My understanding is like this:
Logically speaking, this.waker.data is consumed. In order to ensure the integrity of the self when it is dropped at the end of the wake function, a new copy on the stack is made here. But directly using self is not only grammatically sound because drop check can pass and the compiler would not cavil at my modified code, but also logical in a sense: consuming one's owned data (logically consumed but not actually consumed because you cannot say "consume a raw pointer") and then dropping itself.
Based on this understanding, the problem is "Is it really meaningful to pursue semantic perfection in the unsafe world at the cost of the time spent by LLVM to optimize the copying of useless stack space objects?" Why don't we just remove this copy and use the modified version if my analysis is correct?
Your modified code results in a use-after-free with certain wakers. The vtable.wake function consumes a refcount of the waker, so if you also run the destructor, you now decremented the refcount twice.

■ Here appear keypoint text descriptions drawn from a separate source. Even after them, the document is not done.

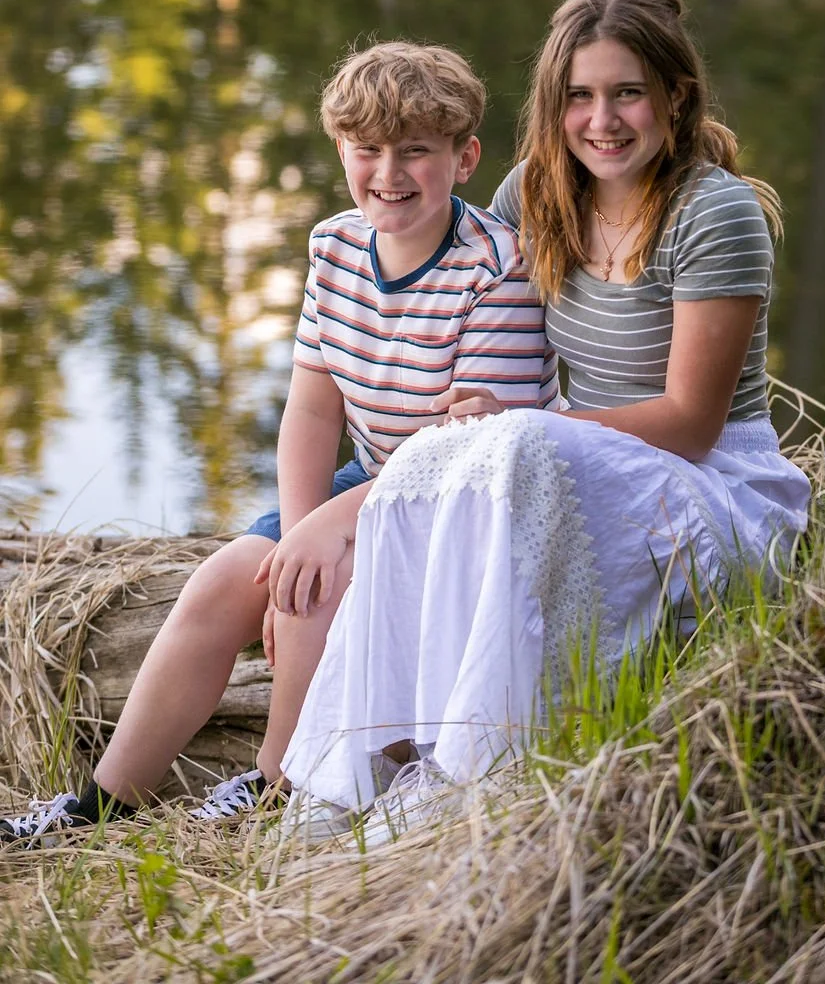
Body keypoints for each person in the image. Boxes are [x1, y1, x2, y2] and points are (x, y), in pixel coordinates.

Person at [280, 0, 811, 842]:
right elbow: (461, 307)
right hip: (580, 455)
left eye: (627, 94)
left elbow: (690, 422)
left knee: (501, 448)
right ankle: (348, 764)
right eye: (580, 97)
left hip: (709, 482)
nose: (601, 121)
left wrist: (516, 426)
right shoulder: (535, 191)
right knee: (450, 453)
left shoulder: (713, 214)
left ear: (675, 97)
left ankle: (464, 765)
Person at [0, 42, 557, 846]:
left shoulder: (496, 270)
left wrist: (324, 544)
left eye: (416, 151)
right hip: (365, 476)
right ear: (340, 150)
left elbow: (462, 452)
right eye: (366, 149)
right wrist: (302, 529)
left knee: (307, 597)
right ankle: (101, 805)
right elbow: (312, 411)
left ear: (465, 158)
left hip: (454, 501)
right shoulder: (335, 249)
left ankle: (276, 783)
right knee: (223, 582)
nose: (388, 172)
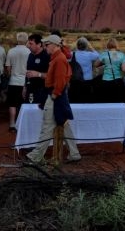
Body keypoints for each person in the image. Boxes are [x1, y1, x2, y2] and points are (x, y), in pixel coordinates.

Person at [25, 34, 81, 165]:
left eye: (47, 44)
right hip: (57, 96)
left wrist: (54, 95)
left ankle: (35, 156)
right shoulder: (56, 58)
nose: (45, 47)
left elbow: (61, 80)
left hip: (55, 96)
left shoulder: (59, 59)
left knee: (47, 126)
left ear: (55, 45)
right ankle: (74, 153)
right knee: (63, 123)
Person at [5, 32, 30, 132]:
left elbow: (8, 68)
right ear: (27, 41)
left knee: (12, 104)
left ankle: (12, 124)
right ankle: (22, 124)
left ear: (17, 40)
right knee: (23, 103)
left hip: (13, 81)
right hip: (25, 82)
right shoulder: (29, 52)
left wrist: (10, 74)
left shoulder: (11, 51)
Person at [94, 37, 125, 104]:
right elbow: (124, 69)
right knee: (117, 101)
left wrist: (105, 63)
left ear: (108, 45)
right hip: (117, 80)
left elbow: (95, 64)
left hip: (106, 80)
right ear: (116, 45)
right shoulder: (121, 55)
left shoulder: (104, 54)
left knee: (107, 100)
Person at [70, 37, 100, 103]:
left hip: (75, 80)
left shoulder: (72, 54)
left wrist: (73, 47)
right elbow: (98, 55)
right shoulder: (90, 55)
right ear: (86, 46)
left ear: (77, 45)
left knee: (75, 101)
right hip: (87, 81)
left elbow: (67, 55)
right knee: (86, 100)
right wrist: (91, 47)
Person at [25, 33, 49, 106]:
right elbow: (28, 73)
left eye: (31, 44)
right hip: (30, 90)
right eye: (28, 43)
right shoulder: (30, 55)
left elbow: (52, 76)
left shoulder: (46, 56)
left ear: (39, 44)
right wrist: (24, 87)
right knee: (29, 110)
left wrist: (38, 74)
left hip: (43, 91)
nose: (28, 46)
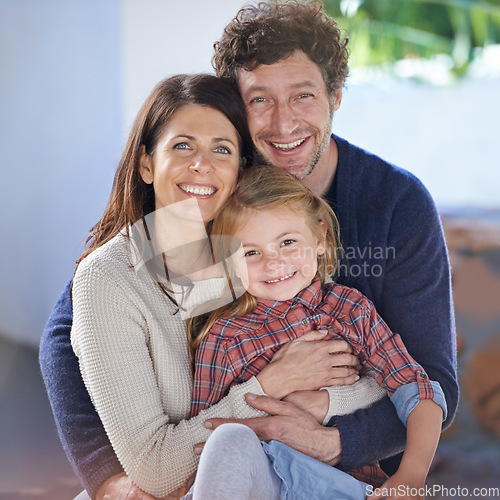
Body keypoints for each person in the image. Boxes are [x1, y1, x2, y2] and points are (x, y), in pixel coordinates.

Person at [40, 0, 458, 498]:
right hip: (215, 453)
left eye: (303, 95)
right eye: (260, 100)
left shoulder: (397, 205)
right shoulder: (218, 189)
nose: (283, 125)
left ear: (336, 96)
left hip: (346, 462)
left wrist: (334, 437)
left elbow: (429, 379)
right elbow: (75, 323)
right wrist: (107, 477)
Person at [186, 165, 447, 499]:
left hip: (340, 487)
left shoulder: (349, 309)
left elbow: (418, 390)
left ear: (320, 238)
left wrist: (411, 475)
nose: (274, 262)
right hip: (264, 483)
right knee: (226, 441)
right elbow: (205, 442)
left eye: (288, 242)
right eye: (250, 252)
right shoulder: (224, 337)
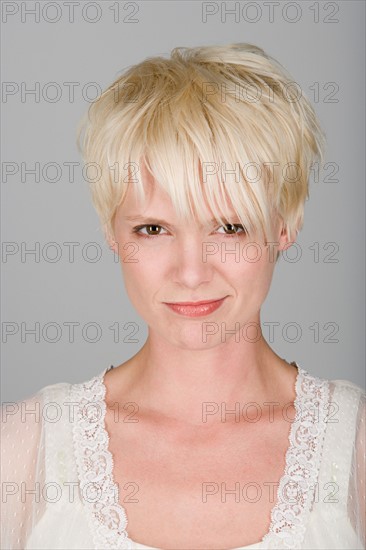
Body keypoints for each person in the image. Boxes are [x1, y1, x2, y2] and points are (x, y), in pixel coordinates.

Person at [1, 43, 365, 550]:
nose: (192, 272)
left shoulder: (356, 449)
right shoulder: (23, 445)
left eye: (230, 227)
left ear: (286, 225)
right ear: (112, 232)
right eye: (153, 228)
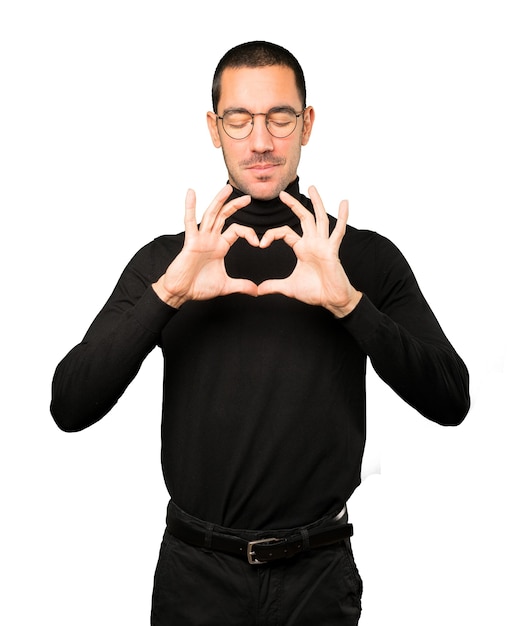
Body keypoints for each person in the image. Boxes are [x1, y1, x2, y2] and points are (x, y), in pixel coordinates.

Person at [51, 41, 470, 625]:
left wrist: (350, 305)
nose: (261, 141)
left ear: (307, 124)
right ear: (213, 128)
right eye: (239, 120)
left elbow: (452, 399)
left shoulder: (364, 260)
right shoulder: (170, 262)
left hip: (318, 579)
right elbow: (69, 404)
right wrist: (168, 296)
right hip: (196, 576)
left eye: (279, 117)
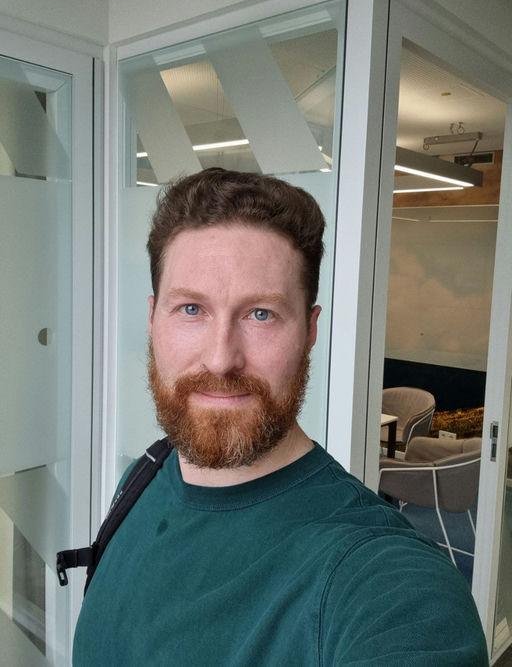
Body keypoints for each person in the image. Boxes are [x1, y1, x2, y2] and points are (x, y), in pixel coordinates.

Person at [73, 168, 488, 665]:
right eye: (191, 309)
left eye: (261, 314)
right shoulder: (141, 479)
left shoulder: (381, 580)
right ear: (152, 317)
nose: (221, 359)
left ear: (310, 331)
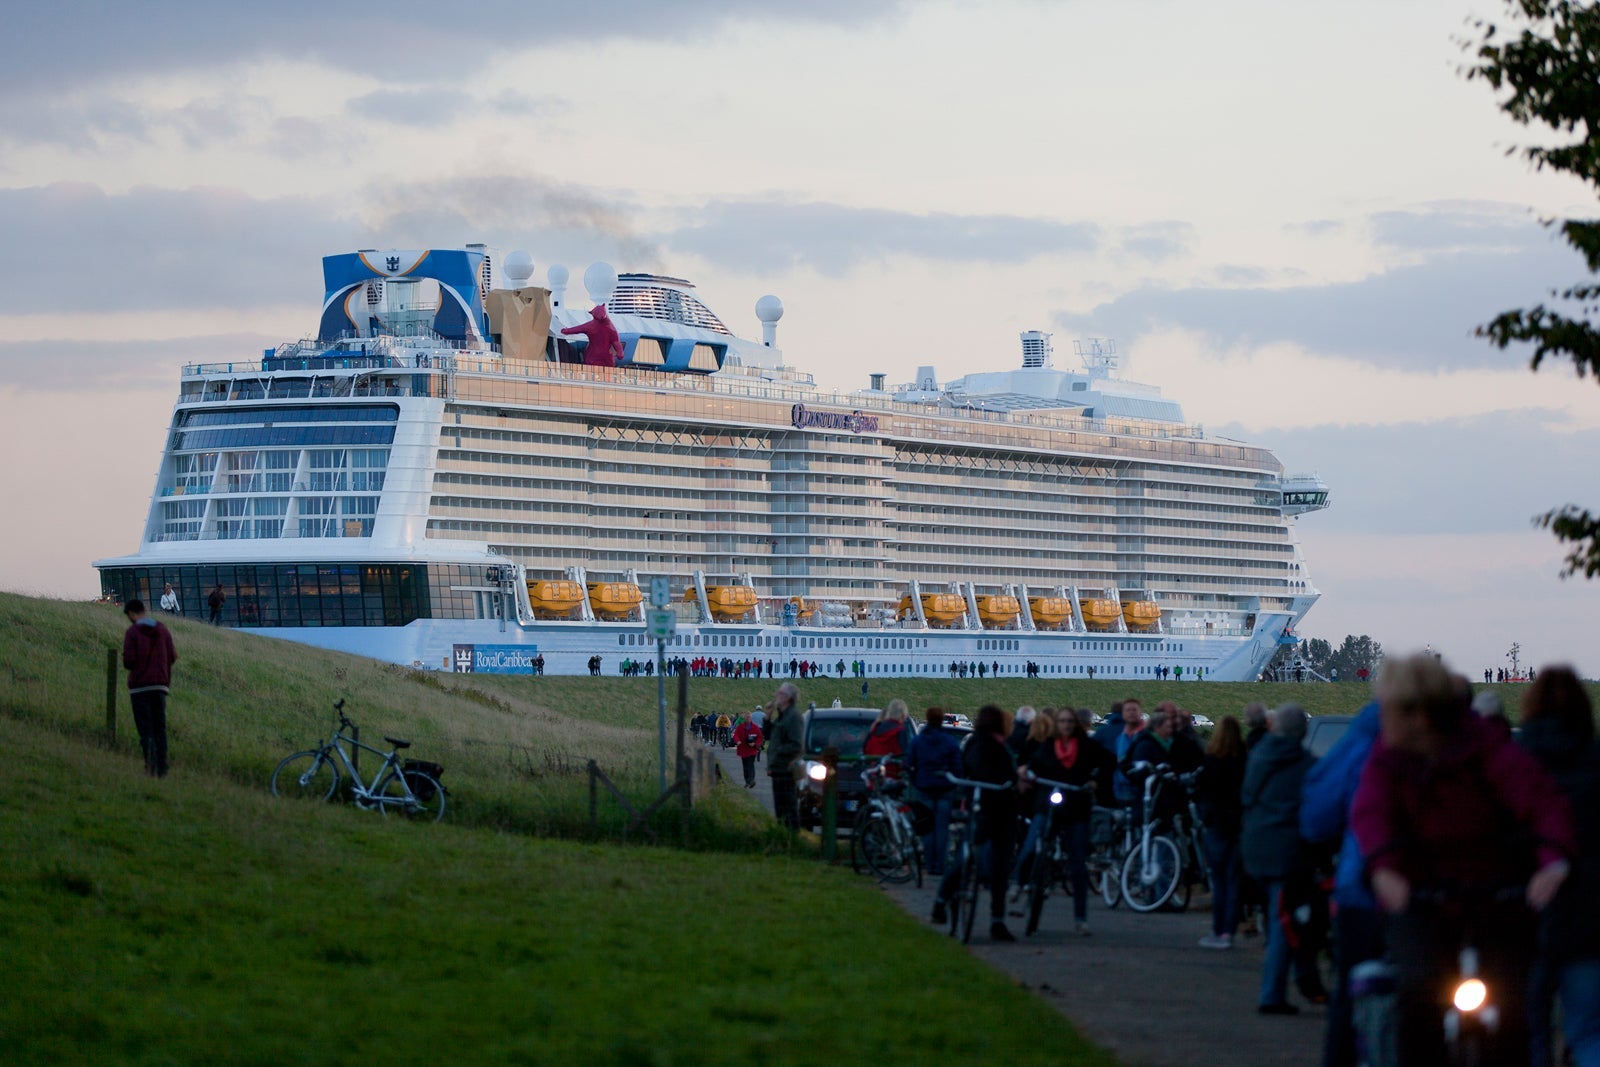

Thanks for your answer. However, I cannot understand why vtable.wake consumes a refcount of the waker. The simplified code involved in the invocation is as follows. It seems that it works well.
fn wake(data: *const ()) {
let data_ptr = data as *const &str;
// Unsafe block to dereference the raw pointer
unsafe {
if !data_ptr.is_null() {
println!("Wake: {}", *data_ptr);
} else {
println!("Wake: null pointer");
}
}
}
struct RawWakerVTable{
wake: unsafe fn(*const ()),
}
struct RawWaker{
data: *const (),
vtable: &'static RawWakerVTable,
}
struct Waker{
waker: RawWaker,
}
impl Waker{
pub fn wake(self) {
unsafe { (self.waker.vtable.wake)(self.waker.data) }; // modified line
}
}
static VTABLE: RawWakerVTable = RawWakerVTable{wake};
fn main() {
let u = &"233" as *const &str as *const ();
let w = Waker{waker: RawWaker{data: u, vtable: &VTABLE }};
w.wake();
}
The output is
Wake: 233
If I have missed anything, it would be great if you were willing to modify the code above to demonstrate the "use-after-free" case.
If the Wakerhas any resources it owns, then it must clean them up when wake is called, or there will be a leak. Therefore, if there are such resources, calling wake twice is a use-after-free. This is just the usual logic of ownership: things should be freed exactly once.
If you were planning to keep the waker around, you’d call wake_by_ref() instead of wake().